━━━ TEXTAUSZUG ━━━

Deshalb wollen die Verbraucherschützer den fast 60.000 Volksbank-Mitgliedern den Rücken stärken. Das Bankeneinheitsgesetz TUB sehe zwar in Art. 28 2. Absatz die Möglichkeit vor, das Austrittsrecht der Mitglieder zu beschränken. „Laut jüngster Rechtsprechung kann die Bank dieses Recht jedoch nicht vollständig bzw. ohne Zeitgrenzen beschränken oder die Auszahlung der Aktien des austretenden Mitglieds vollkommen ausschließen“, stellt die Verbraucherzentrale klar. Denn eine solche Ablehnung oder ewige Vertagung der Rückerstattung schränke de facto das Austrittsrecht ein, womit laut VZS nicht nur die spezifischen Normen des Bankensektors, sondern auch das Eigentumsrecht der Mitglieder eingeschränkt sowie den Prinzipien zum Schutz des Sparens widersprochen würde. Beide Rechte seien jedoch sogar verfassungsmäßig geschützt. „Wir werden die Entwicklungen in dieser Angelegenheit mit großer Aufmerksamkeit verfolgen und die SparerInnen auf allen Ebenen zu schützen suchen“, kündigen die Verbraucherschützer an.  Sie weisen auch darauf hin, dass im Fall einer Klage durch den von vielen Mitgleidern als zu niedrig empfundenen Auszahlungspreis festlegen würde.

Mitglieder, die die Gelegenheit nutzen möchten, sich durch einen Austritt von der Bindung an die Gesellschaft zu lösen, haben dazu laut VZS die Möglichkeiten, nicht an der Versammlung teilzunehmen oder daran teilzunehmen und gegen die Umwandlung zu stimmen. In jedem Fall müssen sie der Bank ihren Rücktritt innerhalb von 15 Tagen ab Eintragung des Umwandlungsbeschlusses ins Handelsregister mit eingeschriebenem Brief mitteilen. Die Verbraucherzentrale stellt dafür ein Musterschreiben zur Verfügung. Sie empfiehlt darin nicht nur den Rücktritt von der Gesellschaft mitzuteilen, sondern auch festzuhalten, mit dem von der Bank festgelegten Auszahlungspreis der Aktien nicht einverstanden zu sein und sich jedes weitere Recht vorzubehalten, auch hinsichtlich einer eventuellen Schadenersatzforderung.

━━━ GEZEIGTE EINTRÄGE ━━━

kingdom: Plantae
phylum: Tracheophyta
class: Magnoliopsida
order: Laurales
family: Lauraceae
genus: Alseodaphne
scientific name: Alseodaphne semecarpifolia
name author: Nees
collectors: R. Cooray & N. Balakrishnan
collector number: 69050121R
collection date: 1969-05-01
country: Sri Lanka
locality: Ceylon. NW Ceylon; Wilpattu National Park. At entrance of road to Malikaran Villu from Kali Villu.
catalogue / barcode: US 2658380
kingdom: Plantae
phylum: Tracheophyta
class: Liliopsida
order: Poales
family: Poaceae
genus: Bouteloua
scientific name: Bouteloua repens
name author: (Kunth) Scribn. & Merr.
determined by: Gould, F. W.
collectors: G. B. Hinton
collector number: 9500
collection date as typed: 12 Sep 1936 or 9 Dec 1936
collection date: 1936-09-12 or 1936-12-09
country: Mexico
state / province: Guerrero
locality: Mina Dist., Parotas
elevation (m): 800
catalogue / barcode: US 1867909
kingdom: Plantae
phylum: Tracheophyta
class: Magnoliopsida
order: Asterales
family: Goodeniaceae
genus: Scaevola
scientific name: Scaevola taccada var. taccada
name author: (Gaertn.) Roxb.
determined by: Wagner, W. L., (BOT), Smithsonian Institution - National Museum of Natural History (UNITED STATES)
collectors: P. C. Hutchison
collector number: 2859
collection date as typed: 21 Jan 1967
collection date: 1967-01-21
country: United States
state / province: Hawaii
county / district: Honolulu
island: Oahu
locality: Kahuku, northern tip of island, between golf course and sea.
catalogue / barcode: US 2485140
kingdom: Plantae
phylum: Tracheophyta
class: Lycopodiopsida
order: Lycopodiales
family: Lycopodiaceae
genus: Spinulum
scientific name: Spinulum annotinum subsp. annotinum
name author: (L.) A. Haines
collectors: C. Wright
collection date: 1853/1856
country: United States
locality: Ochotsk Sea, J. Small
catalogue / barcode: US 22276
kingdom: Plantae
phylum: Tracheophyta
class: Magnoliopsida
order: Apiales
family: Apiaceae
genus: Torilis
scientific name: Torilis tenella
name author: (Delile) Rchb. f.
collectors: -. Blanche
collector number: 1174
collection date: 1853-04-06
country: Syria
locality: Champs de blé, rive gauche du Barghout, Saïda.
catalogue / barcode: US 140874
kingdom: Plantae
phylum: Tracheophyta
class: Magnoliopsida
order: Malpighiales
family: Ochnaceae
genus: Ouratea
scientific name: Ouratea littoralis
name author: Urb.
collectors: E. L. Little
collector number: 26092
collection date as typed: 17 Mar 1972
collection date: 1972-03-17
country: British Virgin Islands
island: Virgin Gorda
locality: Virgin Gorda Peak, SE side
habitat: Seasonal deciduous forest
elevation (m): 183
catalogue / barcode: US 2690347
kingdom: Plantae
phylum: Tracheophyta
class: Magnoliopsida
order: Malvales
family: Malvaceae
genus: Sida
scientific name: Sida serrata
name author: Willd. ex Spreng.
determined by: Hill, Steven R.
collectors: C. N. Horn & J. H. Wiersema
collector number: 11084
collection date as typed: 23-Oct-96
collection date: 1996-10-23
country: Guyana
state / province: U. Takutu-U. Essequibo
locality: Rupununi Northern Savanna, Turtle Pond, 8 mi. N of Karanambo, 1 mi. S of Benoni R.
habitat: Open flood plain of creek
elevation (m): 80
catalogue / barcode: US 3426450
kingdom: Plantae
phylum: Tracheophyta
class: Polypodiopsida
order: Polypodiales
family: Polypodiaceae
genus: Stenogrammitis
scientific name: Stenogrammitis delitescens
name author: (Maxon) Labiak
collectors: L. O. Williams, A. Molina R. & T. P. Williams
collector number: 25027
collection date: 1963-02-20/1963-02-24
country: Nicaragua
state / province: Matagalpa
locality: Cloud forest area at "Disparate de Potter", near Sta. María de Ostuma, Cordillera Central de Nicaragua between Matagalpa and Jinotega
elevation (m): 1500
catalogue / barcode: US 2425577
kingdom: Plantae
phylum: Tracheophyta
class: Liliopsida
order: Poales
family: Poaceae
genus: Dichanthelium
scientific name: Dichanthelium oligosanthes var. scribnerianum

━━━

AUFGABE A – Schreiben Sie einen Abschnitt aus dem Textauszug wortgetreu ab. Beginnen Sie bei den Worten „Mitglieder, die die“ und enden Sie nach „einer eventuellen Schadenersatzforderung.“.
AUFGABE B –
Beantworten Sie anhand des Textauszugs folgende Fragen:
(i) Wie viele Mitglieder hat die Volksbank ungefähr?
(ii) Welche Stelle des Bankeneinheitsgesetzes TUB sieht die Möglichkeit vor, das Austrittsrecht der Mitglieder zu beschränken?
(iii) Innerhalb welcher Frist müssen Mitglieder der Bank ihren Rücktritt mitteilen?
AUFGABE C –
Prüfen Sie, ob die folgenden Aussagen mit dem Textauszug übereinstimmen. Antworten Sie jeweils mit Ja oder Nein und zitieren Sie die entscheidenden Worte.
(i) Die Bank darf die Auszahlung der Aktien eines austretenden Mitglieds vollkommen ausschließen.
(ii) Die Verbraucherzentrale stellt ein Musterschreiben zur Verfügung.
(iii) Mitglieder, die austreten wollen, müssen an der Versammlung teilnehmen.

RICHTIGE ANTWORT A –
Mitglieder, die die Gelegenheit nutzen möchten, sich durch einen Austritt von der Bindung an die Gesellschaft zu lösen, haben dazu laut VZS die Möglichkeiten, nicht an der Versammlung teilzunehmen oder daran teilzunehmen und gegen die Umwandlung zu stimmen. In jedem Fall müssen sie der Bank ihren Rücktritt innerhalb von 15 Tagen ab Eintragung des Umwandlungsbeschlusses ins Handelsregister mit eingeschriebenem Brief mitteilen. Die Verbraucherzentrale stellt dafür ein Musterschreiben zur Verfügung. Sie empfiehlt darin nicht nur den Rücktritt von der Gesellschaft mitzuteilen, sondern auch festzuhalten, mit dem von der Bank festgelegten Auszahlungspreis der Aktien nicht einverstanden zu sein und sich jedes weitere Recht vorzubehalten, auch hinsichtlich einer eventuellen Schadenersatzforderung.

RICHTIGE ANTWORT B –
(i) Fast 60.000.
(ii) Art. 28, 2. Absatz.
(iii) Innerhalb von 15 Tagen ab Eintragung des Umwandlungsbeschlusses ins Handelsregister.

RICHTIGE ANTWORT C –
(i) Nein: „kann die Bank dieses Recht jedoch nicht vollständig bzw. ohne Zeitgrenzen beschränken oder die Auszahlung der Aktien des austretenden Mitglieds vollkommen ausschließen“
(ii) Ja: „Die Verbraucherzentrale stellt dafür ein Musterschreiben zur Verfügung.“
(iii) Nein: „nicht an der Versammlung teilzunehmen oder daran teilzunehmen und gegen die Umwandlung zu stimmen“